«Le gouvernement garantit à la nation la paix du continent, et il lui est permis d'espérer la continuation de la paix maritime. Cette paix est le besoin et la volonté de tous les peuples. Pour la conserver le gouvernement fera tout ce qui est compatible avec l'honneur national, essentiellement lié à la stricte exécution des traités.
«Mais en Angleterre deux partis se disputent le pouvoir. L'un a conclu la paix et paraît décidé à la maintenir; l'autre a juré à la France une haine implacable. De là cette fluctuation dans les opinions et dans les conseils, et cette attitude à la fois pacifique et menaçante.

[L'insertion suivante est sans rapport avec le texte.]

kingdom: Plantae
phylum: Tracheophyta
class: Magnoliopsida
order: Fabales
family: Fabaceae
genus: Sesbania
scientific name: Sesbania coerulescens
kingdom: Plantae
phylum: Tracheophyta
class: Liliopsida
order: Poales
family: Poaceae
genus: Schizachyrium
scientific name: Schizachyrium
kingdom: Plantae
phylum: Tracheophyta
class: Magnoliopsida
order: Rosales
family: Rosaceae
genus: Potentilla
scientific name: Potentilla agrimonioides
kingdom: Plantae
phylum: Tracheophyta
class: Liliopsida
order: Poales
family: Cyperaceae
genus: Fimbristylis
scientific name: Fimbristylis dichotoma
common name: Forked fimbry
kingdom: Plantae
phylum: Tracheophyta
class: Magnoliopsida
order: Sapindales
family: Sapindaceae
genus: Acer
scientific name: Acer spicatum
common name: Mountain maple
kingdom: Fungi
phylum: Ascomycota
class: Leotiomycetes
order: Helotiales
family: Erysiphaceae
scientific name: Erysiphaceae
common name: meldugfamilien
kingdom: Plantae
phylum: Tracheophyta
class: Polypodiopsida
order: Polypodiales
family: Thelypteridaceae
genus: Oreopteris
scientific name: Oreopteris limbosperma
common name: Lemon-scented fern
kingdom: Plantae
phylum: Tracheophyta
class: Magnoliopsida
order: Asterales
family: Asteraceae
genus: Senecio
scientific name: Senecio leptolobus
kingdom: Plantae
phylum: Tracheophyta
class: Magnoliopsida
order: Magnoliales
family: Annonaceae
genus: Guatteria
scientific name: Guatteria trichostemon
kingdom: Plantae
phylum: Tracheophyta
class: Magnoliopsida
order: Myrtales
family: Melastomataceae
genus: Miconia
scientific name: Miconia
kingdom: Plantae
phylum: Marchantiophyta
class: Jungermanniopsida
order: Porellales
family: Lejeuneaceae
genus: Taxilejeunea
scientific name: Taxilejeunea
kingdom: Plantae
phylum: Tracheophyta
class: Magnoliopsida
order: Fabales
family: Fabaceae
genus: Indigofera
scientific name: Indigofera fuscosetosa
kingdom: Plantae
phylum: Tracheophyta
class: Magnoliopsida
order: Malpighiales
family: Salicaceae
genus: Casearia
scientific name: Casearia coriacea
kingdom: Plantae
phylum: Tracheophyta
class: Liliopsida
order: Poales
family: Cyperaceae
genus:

«Tant que durera cette lutte des partis, il est des mesures que la prudence commande au gouvernement de la République. Cinq cent mille hommes doivent être, et seront prêts à la défendre et à la venger. Étrange nécessité que de misérables passions imposent à deux nations, qu'un même intérêt et une égale volonté attachent à la paix!
«Quel que soit à Londres le succès de l'intrigue, elle n'entraînera point d'autres peuples dans des ligues nouvelles; et le gouvernement le dit avec un juste orgueil, seule, l'Angleterre ne saurait aujourd'hui lutter contre la France.
«Mais ayons de meilleures espérances, et croyons plutôt qu'on n'écoutera dans le cabinet britannique que les conseils de la sagesse et la voix de l'humanité.
Mars 1803.
«Oui, sans doute, la paix se consolidera tous les jours davantage; les relations des deux gouvernements prendront ce caractère de bienveillance qui convient à leurs intérêts mutuels; un heureux repos fera oublier les longues calamités d'une guerre désastreuse; et la France et l'Angleterre, en faisant leur bonheur réciproque, mériteront la reconnaissance du monde entier.»
Pour bien juger cet exposé, il ne faudrait pas vouloir le comparer à ce qu'on appelle aujourd'hui en France et en Angleterre le Discours de la Couronne, mais au message du président des États-Unis. C'est là ce qui peut expliquer et justifier les détails dans lesquels entrait le Premier Consul. Il avait voulu absolument parler des partis qui divisaient l'Angleterre, afin d'avoir le moyen de s'exprimer librement sur ses ennemis, sans que ses paroles pussent s'appliquer au gouvernement anglais lui-même. C'était une manière bien hardie et bien dangereuse de s'immiscer dans les affaires d'un pays voisin: c'était surtout faire à l'orgueil britannique une blessure cruelle et inutile que de prétendre, en termes si hautains, que l'Angleterre, réduite à ses seules forces, ne pouvait lutter contre la France. Le Premier Consul se donnait ainsi un tort dans la forme, quand il n'en avait aucun dans le fond.
Effet produit en Angleterre par l'exposé de l'état de la République.
Lorsque cet exposé de la situation de la République, très-beau, mais trop fier, parvint à Londres, il produisit bien plus d'effet que le rapport du colonel Sébastiani, bien plus même que les actes reprochés au Premier Consul, en Italie, en Suisse, en Allemagne[8]. Ces mots intempestifs, sur l'impuissance où était l'Angleterre de lutter seule contre la France, soulevèrent tous les cœurs anglais. Joignez à cela que le Premier Consul avait accompagné ce dernier document d'une note qui demandait au gouvernement britannique de s'expliquer définitivement sur l'évacuation de Malte.